FIND YOUR NEXT HOME
DECIDING TO BUY
Deciding to Buy
Preparing to Buy
Choose a Real Estate Agent
Time to go Shopping
Escrow Inspections and Appraisals
Purchasing a property is most often the biggest financial decision you will ever make. Whether this is your first purchase or you are an experienced buyer, this decision must be made carefully
Why Do You Want To Buy?
Are you tired of paying rent? Have you decided to pay your own mortgage and not your landlord’s? Have you outgrown your current home? Are you looking for an investment portfolio? Are you looking for a rental property? Would you like a larger yard?

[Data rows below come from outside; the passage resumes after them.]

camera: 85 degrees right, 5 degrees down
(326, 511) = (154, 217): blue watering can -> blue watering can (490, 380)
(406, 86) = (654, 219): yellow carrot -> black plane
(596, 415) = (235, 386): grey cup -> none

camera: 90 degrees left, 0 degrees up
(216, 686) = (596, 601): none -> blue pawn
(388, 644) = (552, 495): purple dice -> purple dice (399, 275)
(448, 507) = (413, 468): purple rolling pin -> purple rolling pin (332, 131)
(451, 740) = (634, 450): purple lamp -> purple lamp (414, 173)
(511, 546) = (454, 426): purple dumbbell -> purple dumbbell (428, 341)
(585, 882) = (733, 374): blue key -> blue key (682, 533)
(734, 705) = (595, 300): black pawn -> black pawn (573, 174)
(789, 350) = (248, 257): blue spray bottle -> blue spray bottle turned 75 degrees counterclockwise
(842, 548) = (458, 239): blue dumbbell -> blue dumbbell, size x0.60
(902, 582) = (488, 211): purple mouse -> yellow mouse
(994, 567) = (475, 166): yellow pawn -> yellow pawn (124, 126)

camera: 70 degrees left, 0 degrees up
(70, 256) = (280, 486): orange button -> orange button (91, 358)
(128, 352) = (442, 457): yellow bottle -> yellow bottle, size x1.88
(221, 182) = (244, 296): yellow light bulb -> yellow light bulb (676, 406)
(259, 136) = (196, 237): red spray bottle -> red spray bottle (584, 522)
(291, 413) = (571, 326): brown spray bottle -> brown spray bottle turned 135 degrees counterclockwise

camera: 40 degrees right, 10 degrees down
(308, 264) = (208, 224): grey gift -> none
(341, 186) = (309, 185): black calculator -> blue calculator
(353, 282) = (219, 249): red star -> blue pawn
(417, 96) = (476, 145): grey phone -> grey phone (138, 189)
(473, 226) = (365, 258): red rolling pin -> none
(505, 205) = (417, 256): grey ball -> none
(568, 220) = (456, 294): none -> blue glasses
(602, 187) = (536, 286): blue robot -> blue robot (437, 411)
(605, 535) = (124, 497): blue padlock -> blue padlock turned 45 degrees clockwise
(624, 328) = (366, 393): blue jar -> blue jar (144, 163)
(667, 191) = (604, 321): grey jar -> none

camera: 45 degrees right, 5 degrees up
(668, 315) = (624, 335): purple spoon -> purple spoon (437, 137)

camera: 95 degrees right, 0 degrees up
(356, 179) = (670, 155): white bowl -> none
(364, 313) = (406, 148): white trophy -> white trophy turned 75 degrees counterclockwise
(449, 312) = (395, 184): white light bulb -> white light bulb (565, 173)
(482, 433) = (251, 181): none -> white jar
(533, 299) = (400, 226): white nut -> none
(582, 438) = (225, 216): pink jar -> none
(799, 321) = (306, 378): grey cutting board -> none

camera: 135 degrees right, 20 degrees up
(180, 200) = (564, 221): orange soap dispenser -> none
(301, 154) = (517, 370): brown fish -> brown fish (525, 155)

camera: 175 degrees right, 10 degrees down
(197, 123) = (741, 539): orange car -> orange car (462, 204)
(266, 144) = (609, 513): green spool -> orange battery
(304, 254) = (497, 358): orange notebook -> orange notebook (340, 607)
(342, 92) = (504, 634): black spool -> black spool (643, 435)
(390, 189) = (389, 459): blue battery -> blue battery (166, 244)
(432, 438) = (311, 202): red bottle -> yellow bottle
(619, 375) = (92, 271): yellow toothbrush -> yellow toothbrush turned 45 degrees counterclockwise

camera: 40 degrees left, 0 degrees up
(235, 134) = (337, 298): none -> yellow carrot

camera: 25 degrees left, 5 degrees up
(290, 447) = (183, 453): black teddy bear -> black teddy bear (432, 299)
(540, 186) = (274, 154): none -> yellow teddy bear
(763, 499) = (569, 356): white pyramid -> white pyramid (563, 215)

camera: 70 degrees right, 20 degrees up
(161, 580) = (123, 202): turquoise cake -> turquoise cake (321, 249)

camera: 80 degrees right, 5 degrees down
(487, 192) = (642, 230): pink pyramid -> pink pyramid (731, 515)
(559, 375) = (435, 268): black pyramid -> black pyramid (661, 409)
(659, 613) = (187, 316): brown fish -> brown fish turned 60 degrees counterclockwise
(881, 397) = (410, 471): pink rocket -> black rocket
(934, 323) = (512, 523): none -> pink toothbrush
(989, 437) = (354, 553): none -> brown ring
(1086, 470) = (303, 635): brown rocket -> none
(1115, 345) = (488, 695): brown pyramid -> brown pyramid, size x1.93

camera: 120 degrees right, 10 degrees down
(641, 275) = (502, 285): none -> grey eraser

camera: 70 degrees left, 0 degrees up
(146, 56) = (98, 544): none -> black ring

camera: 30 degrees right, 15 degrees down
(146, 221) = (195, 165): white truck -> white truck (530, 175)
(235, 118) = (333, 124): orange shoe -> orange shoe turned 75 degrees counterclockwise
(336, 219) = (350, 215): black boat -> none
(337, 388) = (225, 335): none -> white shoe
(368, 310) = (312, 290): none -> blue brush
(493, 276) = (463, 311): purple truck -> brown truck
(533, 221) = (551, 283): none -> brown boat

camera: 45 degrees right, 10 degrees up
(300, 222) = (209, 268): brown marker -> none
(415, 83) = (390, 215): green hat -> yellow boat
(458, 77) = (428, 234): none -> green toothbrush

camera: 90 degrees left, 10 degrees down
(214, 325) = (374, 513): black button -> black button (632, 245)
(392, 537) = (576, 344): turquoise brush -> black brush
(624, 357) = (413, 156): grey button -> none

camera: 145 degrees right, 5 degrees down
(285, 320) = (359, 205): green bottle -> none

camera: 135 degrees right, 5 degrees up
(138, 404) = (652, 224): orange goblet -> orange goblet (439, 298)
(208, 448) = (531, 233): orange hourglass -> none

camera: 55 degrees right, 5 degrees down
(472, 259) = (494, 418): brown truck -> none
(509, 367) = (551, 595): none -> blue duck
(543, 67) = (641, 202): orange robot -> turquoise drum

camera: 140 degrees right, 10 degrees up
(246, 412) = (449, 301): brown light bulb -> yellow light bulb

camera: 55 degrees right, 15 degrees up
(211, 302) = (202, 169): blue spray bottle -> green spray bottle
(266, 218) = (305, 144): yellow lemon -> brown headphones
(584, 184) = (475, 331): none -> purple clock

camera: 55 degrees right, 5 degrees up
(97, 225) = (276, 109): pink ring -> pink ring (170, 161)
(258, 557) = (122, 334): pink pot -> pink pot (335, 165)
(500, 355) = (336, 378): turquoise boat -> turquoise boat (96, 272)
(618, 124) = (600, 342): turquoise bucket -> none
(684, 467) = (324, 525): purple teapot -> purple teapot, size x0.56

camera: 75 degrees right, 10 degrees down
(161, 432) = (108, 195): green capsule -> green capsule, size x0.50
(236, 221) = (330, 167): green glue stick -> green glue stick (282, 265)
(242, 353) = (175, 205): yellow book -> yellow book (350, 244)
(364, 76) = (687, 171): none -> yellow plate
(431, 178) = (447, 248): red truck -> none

Having a clear sense of your reasons for buying will help you choose the right property.
Has Your Income Grown?
Whether you are looking for your dream home, a rental property, or to expand your investment portfolio, property ownership is an excellent investment. . Owning real estate is one of the least risky ways to build equity or to obtain a greater return on your initial investment.
Start A Green File
A Green File should contain all of your important financial documents. Regardless of the loan type, lenders will need information about you. Make copies of financial statements; bank accounts, investments, credit cards, auto loans, recent pay stubs and two years’ tax returns.
Check Your Credit Rating
Credit scores range between 400 and 800. 620 + is considered “good”. 680 + is considered “premium” and may possibly help get you a lower interest rate.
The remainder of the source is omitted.